WHAT IS BEING ASKED:
Scan the entries that follow for the word "labels", then report every line in which it appears.
- - - - -
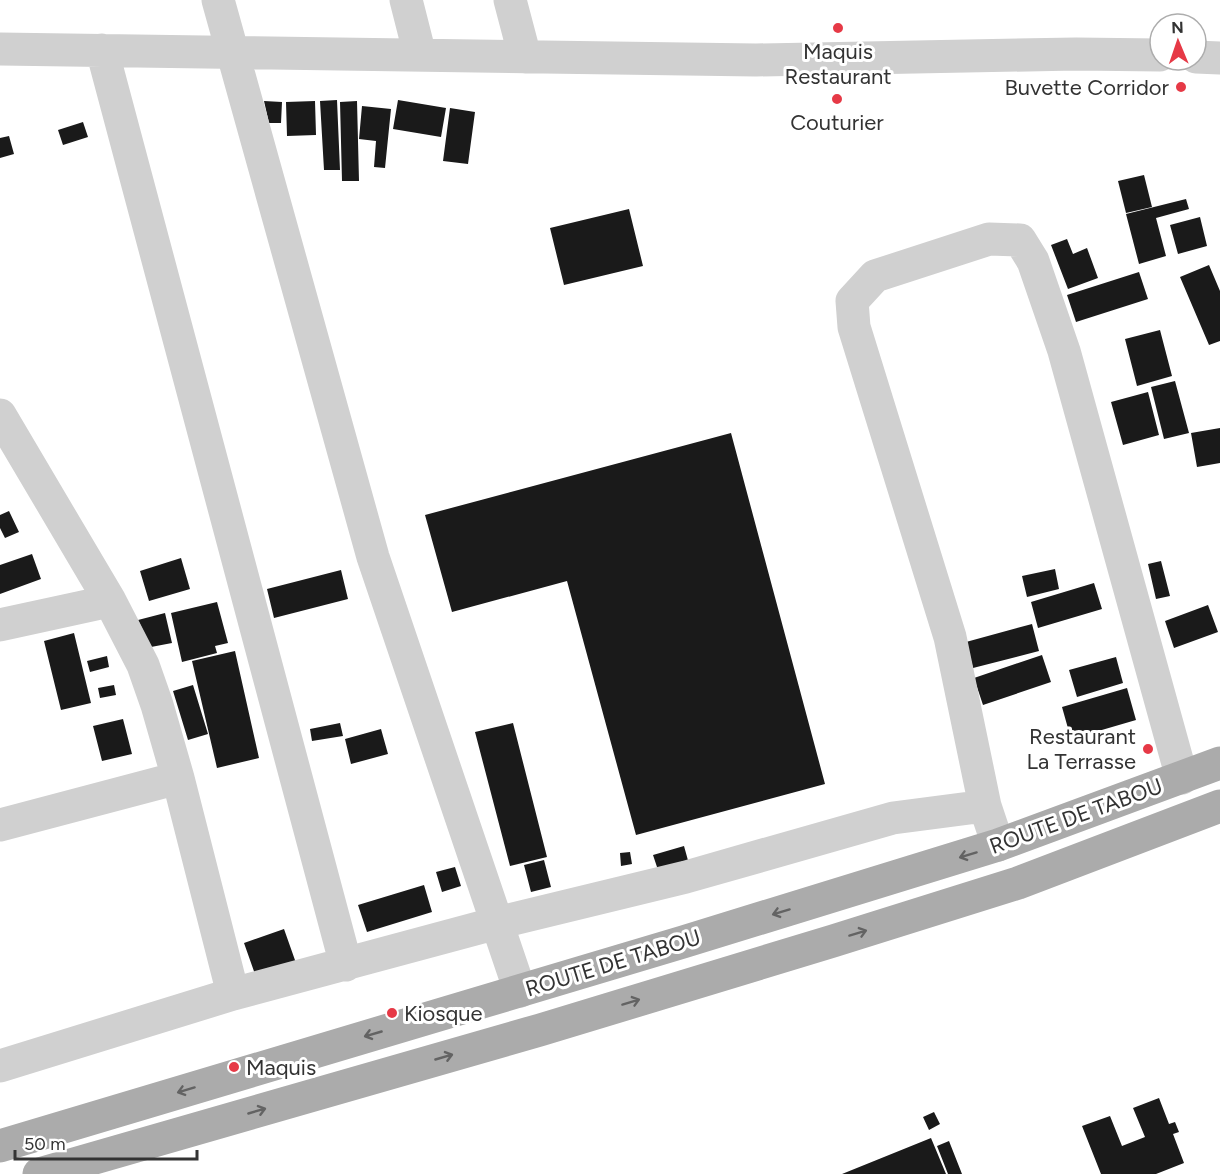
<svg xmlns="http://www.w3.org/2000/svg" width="1220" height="1174" viewBox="0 0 1220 1174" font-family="Figtree,sans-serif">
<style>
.building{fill:#1a1a1a}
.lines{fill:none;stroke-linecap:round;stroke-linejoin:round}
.minor{stroke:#d0d0d0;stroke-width:33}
.major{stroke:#ababab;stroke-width:33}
.oneway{stroke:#636363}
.poi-dot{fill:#e63946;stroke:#fff;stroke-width:2}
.labels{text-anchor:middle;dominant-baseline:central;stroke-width:6;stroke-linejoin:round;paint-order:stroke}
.poi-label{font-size:22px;fill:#333;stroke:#fff}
.street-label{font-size:22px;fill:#333;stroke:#fff}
</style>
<rect width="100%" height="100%" fill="#fff"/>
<path class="building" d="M 337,100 L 340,170 L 324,170 L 320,101 Z
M 398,100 L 446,108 L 441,137 L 393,129 Z
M 264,101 L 282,102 L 281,123 L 269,123 Z
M 315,101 L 316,135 L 287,136 L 286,102 Z
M 357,101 L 359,181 L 342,181 L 340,102 Z
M 362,106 L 391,109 L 385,168 L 374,167 L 376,141 L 359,139 Z
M 450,108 L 475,112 L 468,164 L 443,161 Z
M 83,122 L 88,137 L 63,145 L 58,130 Z
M 9,136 L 14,154 L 0,158 L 0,138 Z
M 1144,175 L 1152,207 L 1126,213 L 1118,181 Z
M 1186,199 L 1189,209 L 1156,218 L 1166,256 L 1139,264 L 1126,214 Z
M 629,209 L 643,266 L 564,285 L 550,228 Z
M 1200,217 L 1207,246 L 1178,254 L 1170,225 Z
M 1067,239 L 1073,254 L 1087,248 L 1098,278 L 1068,289 L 1051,245 Z
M 1209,265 L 1220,291 L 1220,341 L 1209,345 L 1180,277 Z
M 1139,272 L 1148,299 L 1076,322 L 1067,295 Z
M 1160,330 L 1172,376 L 1137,386 L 1125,339 Z
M 1175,381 L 1189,433 L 1164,439 L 1151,387 Z
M 1148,392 L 1159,435 L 1123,445 L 1111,402 Z
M 1220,428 L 1220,463 L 1197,467 L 1191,433 Z
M 731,433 L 825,784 L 636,835 L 567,581 L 452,612 L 425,515 Z
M 9,511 L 19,532 L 5,538 L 0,528 L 0,515 Z
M 32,554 L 41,579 L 0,594 L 0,565 Z
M 181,558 L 190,589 L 149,601 L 140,571 Z
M 1161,561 L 1170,596 L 1156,599 L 1148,564 Z
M 1055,569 L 1059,589 L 1027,597 L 1022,576 Z
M 341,570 L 348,599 L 274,618 L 267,589 Z
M 1094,583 L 1102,609 L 1038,628 L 1031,602 Z
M 217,602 L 228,643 L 215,646 L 217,653 L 182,662 L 171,613 Z
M 1208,605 L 1218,632 L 1174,648 L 1165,621 Z
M 165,613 L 172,643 L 151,647 L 138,620 Z
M 1032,624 L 1039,651 L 973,668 L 966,642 Z
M 74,633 L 91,703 L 61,710 L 44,641 Z
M 235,651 L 259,758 L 217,768 L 192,661 Z
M 1042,655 L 1051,682 L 983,705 L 974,678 Z
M 107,656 L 109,667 L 90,672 L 87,661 Z
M 1116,657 L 1123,683 L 1077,697 L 1069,670 Z
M 114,685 L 116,695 L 100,698 L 98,688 Z
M 193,685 L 208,734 L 188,740 L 173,691 Z
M 1127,688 L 1136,720 L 1071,739 L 1062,707 Z
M 123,719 L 132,754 L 102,761 L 93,726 Z
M 340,723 L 343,736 L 312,741 L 310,729 Z
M 513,723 L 547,857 L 510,866 L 475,732 Z
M 381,729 L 388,754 L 351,764 L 345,739 Z
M 684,846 L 689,864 L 659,873 L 653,855 Z
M 630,852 L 632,864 L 621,866 L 620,853 Z
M 544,860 L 551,887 L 531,892 L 524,865 Z
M 455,867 L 461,886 L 442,892 L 436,872 Z
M 424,885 L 432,912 L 367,932 L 358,905 Z
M 284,929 L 296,963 L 256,977 L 244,943 Z
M 1159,1098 L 1169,1124 L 1175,1122 L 1179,1132 L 1173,1134 L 1184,1163 L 1156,1174 L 1101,1174 L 1082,1126 L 1110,1116 L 1122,1146 L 1145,1137 L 1133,1108 Z
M 934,1112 L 940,1124 L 929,1130 L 923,1117 Z
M 931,1138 L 946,1174 L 842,1174 Z
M 949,1141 L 962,1174 L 948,1174 L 937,1146 Z"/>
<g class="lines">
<path class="minor" d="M 218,0 L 373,557 L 520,991
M 406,0 L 420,55
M 510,0 L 525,57
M 0,49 L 756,60 L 1076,54 L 1160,55
M 102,50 L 346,965
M 1196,57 L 1220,58
M 0,415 L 110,601 L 143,665 L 157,705 L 178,778 L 233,994
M 0,625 L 110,601
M 0,825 L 178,778
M 998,845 L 985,806 L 950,637 L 854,327 L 852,301 L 875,276 L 989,239 L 1020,240 L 1033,261 L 1064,351 L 1182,778
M 0,1066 L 233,994 L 497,923 L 686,877 L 893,818 L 985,806"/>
<path class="major" d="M 0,1146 L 683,942 L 998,845 L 1220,763
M 39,1174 L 540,1030 L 833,941 L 1018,883 L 1220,806"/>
</g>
<defs><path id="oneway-shaft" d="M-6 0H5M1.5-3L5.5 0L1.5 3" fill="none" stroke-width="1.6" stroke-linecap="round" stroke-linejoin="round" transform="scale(1.5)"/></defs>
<g class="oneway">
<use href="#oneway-shaft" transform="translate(968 855) rotate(163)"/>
<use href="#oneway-shaft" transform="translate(781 912) rotate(163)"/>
<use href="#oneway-shaft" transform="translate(858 933) rotate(-17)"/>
<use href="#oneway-shaft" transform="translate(631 1002) rotate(-17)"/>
<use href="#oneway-shaft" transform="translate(373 1034) rotate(164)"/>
<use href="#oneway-shaft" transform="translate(444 1057) rotate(-16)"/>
<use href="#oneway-shaft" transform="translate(186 1090) rotate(163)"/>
<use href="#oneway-shaft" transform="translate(257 1111) rotate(-16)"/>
</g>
<g class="poi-dot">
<circle cx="838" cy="28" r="6"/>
<circle cx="1181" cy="87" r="6"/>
<circle cx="837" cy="99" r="6"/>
<circle cx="1148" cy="749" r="6"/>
<circle cx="392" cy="1013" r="6"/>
<circle cx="234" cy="1067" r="6"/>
</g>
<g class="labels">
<g class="poi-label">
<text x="838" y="51">Maquis<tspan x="838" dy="25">Restaurant</tspan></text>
<text x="1169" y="87" text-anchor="end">Buvette Corridor</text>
<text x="837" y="122">Couturier</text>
<text x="1136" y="736" text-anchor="end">Restaurant<tspan x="1136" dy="25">La Terrasse</tspan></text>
<text x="404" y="1013" text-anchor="start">Kiosque</text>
<text x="246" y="1067" text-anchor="start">Maquis</text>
</g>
<g class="street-label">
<text transform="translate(1076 816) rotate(-20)">ROUTE DE TABOU</text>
<text transform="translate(613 963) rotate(-17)">ROUTE DE TABOU</text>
</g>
</g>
<g transform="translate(1178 42) rotate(358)"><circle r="28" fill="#ffffff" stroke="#adadad" stroke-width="1.5"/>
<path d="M0-4.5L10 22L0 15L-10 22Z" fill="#e63946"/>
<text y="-9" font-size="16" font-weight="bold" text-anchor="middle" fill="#333333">N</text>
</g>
<path d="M15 1150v9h182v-9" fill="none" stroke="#333333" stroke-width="3"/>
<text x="24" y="1150" font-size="18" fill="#333333" stroke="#ffffff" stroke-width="4.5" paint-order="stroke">50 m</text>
</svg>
- - - - -
WRITTEN REPLY:
.labels{text-anchor:middle;dominant-baseline:central;stroke-width:6;stroke-linejoin:round;paint-order:stroke}
<g class="labels">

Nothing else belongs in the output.